いじめやデートDVの出前講座を子どもたちに

 小中学校では、いじめがテーマの「人権教室」、高校・大学では交際中に起きるさまざまな暴力(デートDV)についての「出前講座」が、日本の法務省から委嘱された人権擁護委員により行われている。

 三國勝美さん(北海道北広島市在住73歳)もその人権擁護委員の一人だ。「他人事でなく自分だったらと考えてもらう機会に」と効果的に伝わる方法を模索する三國さん。講座の前にはホームページなどで学校の情報を仕入れて講座に生かしてみる。また高校や大学では、生徒たちにロールプレイングをしてもらうこともある。そうすることで生徒との距離が縮まったり、和んだりすることを肌で感じてきた。今では慣れてきた出前講座も、7年前の初回では「自分が何をやっているかわからないほど緊張していた」と言う。

 講座の終了後に生徒たちから「ありがとう」とお便りや感想文が届く。
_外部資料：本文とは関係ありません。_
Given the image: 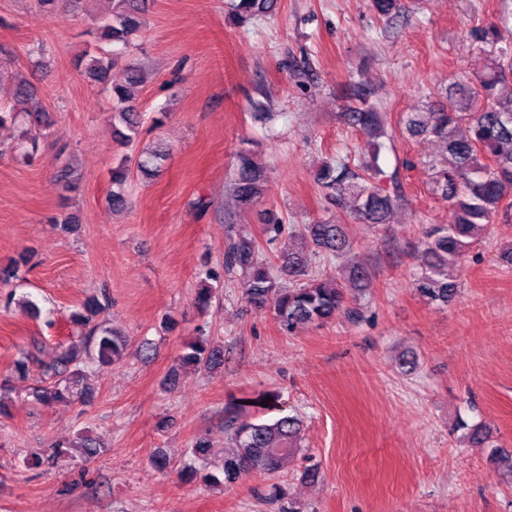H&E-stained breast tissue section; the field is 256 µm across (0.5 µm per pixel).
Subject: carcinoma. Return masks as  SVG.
<instances>
[{
	"instance_id": "carcinoma-1",
	"label": "carcinoma",
	"mask_w": 512,
	"mask_h": 512,
	"mask_svg": "<svg viewBox=\"0 0 512 512\" xmlns=\"http://www.w3.org/2000/svg\"><path fill=\"white\" fill-rule=\"evenodd\" d=\"M110 7L96 21L95 34L100 47L86 52L85 74L103 86L112 97V126L123 141L130 143L142 123L140 113L130 105L129 86L143 81L140 67L130 64L123 76L115 78L114 45L128 49L134 45L144 24L147 0H108ZM274 8V0H234V15L256 18ZM475 41L483 45L487 64L473 87L448 92V105L427 112H410L405 129L413 137H427L442 145L446 165L434 176L436 190L448 199L453 221L430 224L423 234L424 263L415 279V289L428 303L446 306L457 292V270L469 248L487 229L503 200L512 193V97L504 100L498 85L512 78V45L508 35L494 23L471 30ZM349 125L368 139L372 155H377L376 142L381 132V117L376 112H348ZM29 119L30 126L21 132L16 143H1L0 154L21 152L31 157L38 152L41 140L51 126L36 90L28 83L19 85L12 105H0V128ZM466 123V132L458 131ZM368 166L357 171L347 165L324 161L316 172V180L326 193L340 204L350 201L353 214L362 224L374 227L387 223L394 201L376 189L368 180ZM131 174V160L121 159L112 169V186L108 199L114 210L127 207L125 185ZM265 170L254 159L251 150L242 148L236 157L232 191L239 208L249 209L263 195ZM348 241L344 225L328 221L304 224L288 236L277 255L278 269L259 257L258 242L247 235H229L224 254V267L237 268L242 274L243 293L255 308H271L281 329L293 333L304 325L323 326L336 316L351 312L352 294L343 282L329 285L309 274L307 254L325 253L337 256L346 252ZM219 278L205 271L201 288L195 296L199 308L207 307L216 291L212 283ZM290 286H285L284 282ZM101 308L99 301L86 302L71 313V322L85 325ZM125 337L106 328L94 338L93 346L71 343L60 347L56 357L43 365L48 384L36 388L33 396L44 406L69 400L74 396L76 379L83 375L80 354L93 362L116 363L124 357ZM180 365L194 370L207 369L221 362V351L211 347L208 337L199 335L184 343L178 356ZM252 400H242L225 417L224 432L229 448L220 465L223 477L213 473L202 476L211 486L233 484L242 476L278 472L294 456L301 433V420L284 415L271 423H258L248 412Z\"/></svg>"
}]
</instances>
「リップサービスもあるのでしょうが」、やってよかった、もっと相談に乗ってあげたいと思う気持ちが次の講座へのモチベーションになっている。

人権擁護委員を委嘱されるまでの道のり

 三國さんはかつて北海道庁の農業土木関係の部署に勤務していた。退職後は建設会社に再就職し、最終的に2011年に65歳で退職。それを機に輪番制で北広島市栄町自治会の会長になった。
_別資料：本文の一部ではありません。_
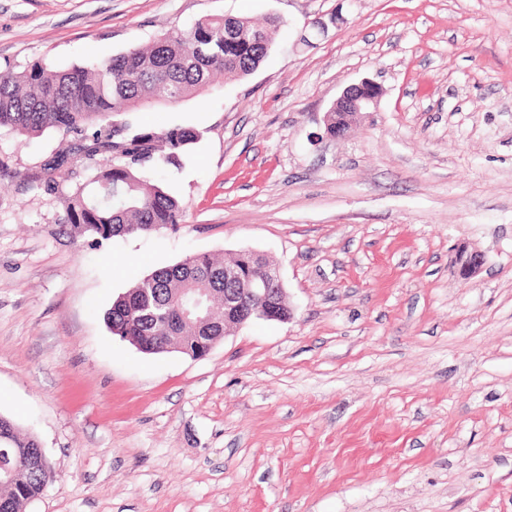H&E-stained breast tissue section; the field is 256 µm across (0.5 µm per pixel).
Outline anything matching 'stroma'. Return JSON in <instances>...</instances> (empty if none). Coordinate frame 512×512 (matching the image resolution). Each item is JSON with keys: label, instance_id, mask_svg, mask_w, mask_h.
Returning a JSON list of instances; mask_svg holds the SVG:
<instances>
[{"label": "stroma", "instance_id": "stroma-1", "mask_svg": "<svg viewBox=\"0 0 512 512\" xmlns=\"http://www.w3.org/2000/svg\"><path fill=\"white\" fill-rule=\"evenodd\" d=\"M208 15L280 25L253 74L132 113L201 132L155 170L180 224L73 236L33 182L60 137L0 130V413L55 472L28 512H512V0H0V64L87 66ZM364 79L376 107L327 136ZM244 249L291 320L199 359L108 329L155 268Z\"/></svg>", "mask_w": 512, "mask_h": 512}]
</instances>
 住民たちは「三國さんが会長になってから町が変わった」と感謝の気持ちを込めて語る。そんな事例の一つは「見守り隊」の活動。要支援者と支援できる人を募り、両者をマッチングした。支援者は要支援者の家の様子を気にかけるようにしている。この企画提案のいきさつを三國さんは「高齢化が進み、地域に子供たちが少なくなり、近所の行き来も減ってしまった。災害時に協力し合えるよう関係作りをしていけたら」と語る。「そこから『おすそ分け』のできる関係が始まるといいなと思っているんですよ」。そうして一部の人だけでも仲良くなっていれば、今後災害時に狭い避難所生活を強いられたとしても、そこでの居心地が違ったものになるはず。そんな思いもある。
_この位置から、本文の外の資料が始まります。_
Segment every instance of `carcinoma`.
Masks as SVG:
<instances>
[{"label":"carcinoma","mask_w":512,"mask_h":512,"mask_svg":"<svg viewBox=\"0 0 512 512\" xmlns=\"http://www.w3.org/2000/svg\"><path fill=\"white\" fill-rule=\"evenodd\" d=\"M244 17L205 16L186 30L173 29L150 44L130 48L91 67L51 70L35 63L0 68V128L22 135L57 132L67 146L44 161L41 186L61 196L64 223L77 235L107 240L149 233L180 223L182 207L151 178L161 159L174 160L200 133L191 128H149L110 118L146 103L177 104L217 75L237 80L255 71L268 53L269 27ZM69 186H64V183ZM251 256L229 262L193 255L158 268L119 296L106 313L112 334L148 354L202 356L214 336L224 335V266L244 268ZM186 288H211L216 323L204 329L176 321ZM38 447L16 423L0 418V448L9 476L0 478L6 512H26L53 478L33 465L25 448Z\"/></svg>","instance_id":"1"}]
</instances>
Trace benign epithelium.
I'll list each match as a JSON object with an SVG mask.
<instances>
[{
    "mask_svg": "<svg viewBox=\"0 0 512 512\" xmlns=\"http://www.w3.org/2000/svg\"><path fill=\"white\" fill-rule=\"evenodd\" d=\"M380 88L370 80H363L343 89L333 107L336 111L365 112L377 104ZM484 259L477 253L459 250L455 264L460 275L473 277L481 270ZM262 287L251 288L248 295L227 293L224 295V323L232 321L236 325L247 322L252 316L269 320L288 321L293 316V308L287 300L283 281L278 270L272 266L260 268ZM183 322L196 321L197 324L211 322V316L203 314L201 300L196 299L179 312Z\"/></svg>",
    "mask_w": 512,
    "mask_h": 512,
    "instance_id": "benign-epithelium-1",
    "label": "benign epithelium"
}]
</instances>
 また三國さんは、未舗装で歩きにくい傾斜地への階段の設置を提案。自ら毎日歩行者の数をカウントしてまとめた資料を持参し、お百度参りさながらに何度も市に掛け合った。そしてようやく念願の階段がつくられ住民に喜ばれている。三國さんは、こうしたごく身近なところから思いを形にしていった。

 最小単位である町自治会の会長から、やがて上部機関である連合自治会(1500戸)の会長も兼務するようになり、三國さんが市と関わる機会はさらに増えた。そうした中で信頼を寄せられ、市を通じて人権擁護委員の委嘱を受け、さらに社会福祉委員会事務局次長、福祉防災部長、学校評議委員も任された。自発的に行っている北広島ユネスコ協会ほかの活動も合わせると、役職の数は8に及ぶ。これらはすべて無報酬のボランティア活動である。

 ある日のスケジュールは、午前中に人権擁護委員会のミーティングを準備、午後にミーティングで座長を務め、夜はユネスコの打ち合わせ、夜中には自宅で出前講座の資料作り。こんな毎日を送る三國さんを妻は「お金が出ることばっかりね」と言いながらも見守ってくれている。妻の父親も地域のためにと奔走していた人物なので、こうした夫の姿に違和感がないようだ。

自転車で走り続けて身体作り

 4年前まで三國さんはロードバイクで年間4500キロを走っていた。ハードな活動を支える体力は、そこで培われたと言えそうだ。だが20年前には、道路の横から出てきた猫を避けようとして自転車ごと激しく転倒し鎖骨、肋骨、肩甲骨も折る大けがをして25日間の入院も経験している。「80までは元気でいたい。最後には振り返っていい人生だったと言いたい」という思いが固まった出来事でもあった。

子どもとメディアの分野へも

 日頃胸中にある「社会や子どもたちに何かを残せたら」という願いのもと、2018年から特定非営利活動法人「子どもとメディア」が開催する研修を受け始め、「子どもとメディア認定インストラクター(北海道)」の資格を取得した。スマホやゲーム機などの映像メディアの影響を、親世代に伝える役割を担うためである。三國さん自身、「2歳の子どもが絵本の上で、スワイプするかのように指を滑らせている姿」を目にする昨今、社会的な取り組みの必要性を感じる。だが果たして自分が今から発信役を担えるのか。年齢、体力、やはり考えるところはあった。しかし「人権擁護委員のお役御免となる75歳以降にも、地域と関わりをもっていけるもの、そして次世代に残せるものを」とスタートを決めた。

 2歳で母を、3歳で父を共に病気で亡くし、隣の家まで300メートルも離れた山の中、大きな祖母の愛情を受けて育った三國さん。自分にできることを実直に進めていく姿勢から、地域という大きな家族が育っている。